But whether the divorce rate is 35 percent, 40 percent or even 50 percent, it still is a very high number! Knowing this, you would expect that the subject divorce would have become a little bit more accepted and a more common topic in the world or USA. So why is divorce still such a sticky subject? Why is the D-word still a sort of 'forbidden' word, a taboo, something you don't talk about in public or at birthday parties? Maybe it is because the subject is directly connected to intense emotions, irritations and even sometimes-heavy quarrel or fighting.
We simply do not like to talk about our problems openly. Perhaps we haven't really learned all the skills to communicate in a way that is geared towards truly listening to each other, working things out and finding a middle way. No, we prefer to direct ourselves towards expensive lawyers with the 'simple' demand to arrange the divorce as fast as he or she can.
Isn't it about time to face reality? A huge part of all US citizens who say "Yes I do" on their wedding day have a 50 percent chance that they are actually saying: "Yes I will divorce you in the future"! In Europe it is not much better. For example in The Netherlands, it is more than 1 out of 3 people who end up divorced. (36,2 percent according to CBS), and this number is sadly still increasing!
Often people blame me that I am stimulating people to get a divorce based on the Divorce Hotel approach and the interviews and seminars I give. That is in my opinion not the case! What I try to do is create awareness that the subject 'divorce' no longer should be seen as a sort of taboo. Based on the facts and figures the chances that you may get involved in a divorce procedure is actually quite significant. Not everybody is that lucky to find eternal love, but what we can do is face the reality that a divorce may occur, also in your live.
So yes we have to deal with divorces and what we can change is our attitudes towards it. Why is it so easy to marry and so hard to divorce? That simply does not sound right. If you ask me it could be a very good development if we would create a moment in everybody's wedding process were we ask attention for the fact that a lot of marriages end up in divorces. Maybe we should ask newlyweds to sign a possible 'future divorce agreement?' Just in case...better safe than sorry and realistic! Next to the wedding papers there will be a divorce statement or declaration. This declaration contains provisions about rules of behavior in case of a divorce, with fines for the one who misbehaves. We include and formulate approaches and rules about dividing property. For example one spouse can divide the property in two parts, and the other spouse can choose which part he would like. But the statement includes also an extensive paragraph about the children if there are any. Think about visitation of the kids etc.

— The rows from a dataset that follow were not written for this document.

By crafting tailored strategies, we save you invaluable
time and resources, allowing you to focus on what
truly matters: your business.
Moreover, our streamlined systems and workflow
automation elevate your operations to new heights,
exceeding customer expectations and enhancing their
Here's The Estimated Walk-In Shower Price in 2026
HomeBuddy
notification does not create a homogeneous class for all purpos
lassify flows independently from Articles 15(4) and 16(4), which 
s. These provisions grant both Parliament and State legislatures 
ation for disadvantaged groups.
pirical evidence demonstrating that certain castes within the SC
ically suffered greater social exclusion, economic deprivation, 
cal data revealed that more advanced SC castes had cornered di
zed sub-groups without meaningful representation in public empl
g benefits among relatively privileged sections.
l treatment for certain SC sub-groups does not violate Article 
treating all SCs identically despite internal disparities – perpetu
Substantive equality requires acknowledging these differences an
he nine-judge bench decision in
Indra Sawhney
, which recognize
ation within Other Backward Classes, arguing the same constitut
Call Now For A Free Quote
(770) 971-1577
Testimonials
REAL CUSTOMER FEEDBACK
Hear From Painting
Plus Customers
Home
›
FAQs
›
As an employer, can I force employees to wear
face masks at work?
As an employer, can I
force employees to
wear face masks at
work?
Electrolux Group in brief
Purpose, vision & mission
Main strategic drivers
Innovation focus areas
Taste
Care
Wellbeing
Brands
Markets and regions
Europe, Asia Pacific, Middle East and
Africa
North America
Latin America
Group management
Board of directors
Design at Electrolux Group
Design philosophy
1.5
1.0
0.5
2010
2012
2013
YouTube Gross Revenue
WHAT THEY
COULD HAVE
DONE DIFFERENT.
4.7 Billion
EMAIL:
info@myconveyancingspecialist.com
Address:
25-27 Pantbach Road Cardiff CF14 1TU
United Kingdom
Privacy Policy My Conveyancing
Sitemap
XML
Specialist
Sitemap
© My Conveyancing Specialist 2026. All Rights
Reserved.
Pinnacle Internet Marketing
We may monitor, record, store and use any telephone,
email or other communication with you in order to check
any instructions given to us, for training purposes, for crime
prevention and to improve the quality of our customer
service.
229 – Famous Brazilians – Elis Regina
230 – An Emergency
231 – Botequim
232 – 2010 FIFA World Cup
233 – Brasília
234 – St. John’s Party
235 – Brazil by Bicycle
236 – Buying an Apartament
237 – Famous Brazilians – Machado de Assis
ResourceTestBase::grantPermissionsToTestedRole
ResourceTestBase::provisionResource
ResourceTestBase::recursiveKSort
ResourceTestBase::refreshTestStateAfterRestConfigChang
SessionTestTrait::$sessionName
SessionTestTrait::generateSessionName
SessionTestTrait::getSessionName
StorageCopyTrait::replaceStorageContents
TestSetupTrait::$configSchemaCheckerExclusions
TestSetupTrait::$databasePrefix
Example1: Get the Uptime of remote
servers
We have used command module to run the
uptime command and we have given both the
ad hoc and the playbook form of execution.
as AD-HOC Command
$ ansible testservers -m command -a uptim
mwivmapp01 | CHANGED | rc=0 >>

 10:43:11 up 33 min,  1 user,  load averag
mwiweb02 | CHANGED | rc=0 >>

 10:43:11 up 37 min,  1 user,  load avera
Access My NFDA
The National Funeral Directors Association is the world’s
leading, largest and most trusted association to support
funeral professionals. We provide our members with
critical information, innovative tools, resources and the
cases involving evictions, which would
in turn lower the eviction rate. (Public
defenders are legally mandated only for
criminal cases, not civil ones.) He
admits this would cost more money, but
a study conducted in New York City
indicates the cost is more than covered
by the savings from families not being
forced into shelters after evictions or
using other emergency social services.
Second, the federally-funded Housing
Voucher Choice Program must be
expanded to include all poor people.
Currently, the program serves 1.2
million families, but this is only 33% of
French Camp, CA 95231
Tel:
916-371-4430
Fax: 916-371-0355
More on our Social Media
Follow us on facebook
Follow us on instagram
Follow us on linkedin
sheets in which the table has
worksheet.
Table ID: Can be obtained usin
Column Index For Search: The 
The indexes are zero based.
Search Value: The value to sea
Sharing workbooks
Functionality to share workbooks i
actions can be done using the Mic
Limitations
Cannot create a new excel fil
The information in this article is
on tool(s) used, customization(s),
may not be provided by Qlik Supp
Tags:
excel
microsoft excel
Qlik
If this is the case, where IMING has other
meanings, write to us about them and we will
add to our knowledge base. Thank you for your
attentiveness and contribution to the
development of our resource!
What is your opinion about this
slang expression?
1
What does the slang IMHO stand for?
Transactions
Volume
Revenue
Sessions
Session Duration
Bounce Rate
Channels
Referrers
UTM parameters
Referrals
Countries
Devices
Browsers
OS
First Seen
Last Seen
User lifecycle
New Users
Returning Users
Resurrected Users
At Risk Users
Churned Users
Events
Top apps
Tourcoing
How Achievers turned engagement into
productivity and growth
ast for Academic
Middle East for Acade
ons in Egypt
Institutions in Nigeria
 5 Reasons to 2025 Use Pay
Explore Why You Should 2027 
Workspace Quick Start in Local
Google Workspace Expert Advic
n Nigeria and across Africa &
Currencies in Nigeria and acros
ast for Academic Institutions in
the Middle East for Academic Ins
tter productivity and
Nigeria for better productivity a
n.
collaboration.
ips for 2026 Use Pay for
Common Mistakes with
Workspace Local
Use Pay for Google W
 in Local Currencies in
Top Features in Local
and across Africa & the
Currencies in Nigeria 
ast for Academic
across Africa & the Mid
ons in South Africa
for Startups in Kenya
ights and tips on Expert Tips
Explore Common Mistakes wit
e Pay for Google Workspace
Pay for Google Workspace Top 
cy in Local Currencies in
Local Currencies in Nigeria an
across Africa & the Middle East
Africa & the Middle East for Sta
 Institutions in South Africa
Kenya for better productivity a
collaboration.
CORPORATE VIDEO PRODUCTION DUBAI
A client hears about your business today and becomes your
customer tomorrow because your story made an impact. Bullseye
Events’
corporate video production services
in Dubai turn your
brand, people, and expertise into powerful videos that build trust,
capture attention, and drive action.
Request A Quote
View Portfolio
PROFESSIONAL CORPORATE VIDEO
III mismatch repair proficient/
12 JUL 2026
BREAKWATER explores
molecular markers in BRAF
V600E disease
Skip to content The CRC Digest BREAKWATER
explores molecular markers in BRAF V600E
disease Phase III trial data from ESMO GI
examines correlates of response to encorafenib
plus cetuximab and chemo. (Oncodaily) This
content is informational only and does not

If the divorce rate is as much as 50 percent or not, we can conclude that a lot of people who say yes to marriage, will have to deal with a divorce in the future. So we think a lot about marriage, eternal love and having fun. If we would think just a little bit more about your possible divorce and its consequences beforehand, we could make progress already. And of course we also wish Ever Lasting Love on everyone, but we also want you to be realistic. Let's be somewhat prepared for when the 'going might get tough' and you end up needing a civil, kind and mature way to finalize things. I mean, most people have a will in place, why not a 'divorce will' that is explicit in all details? This could be reviewed from time to time during your marriage when it gets challenging, or serve as a reminder to you of why you got together in the first place. If that still doesn't do it, at least you've tried, have been honest about it and can move on in a graceful and humane way.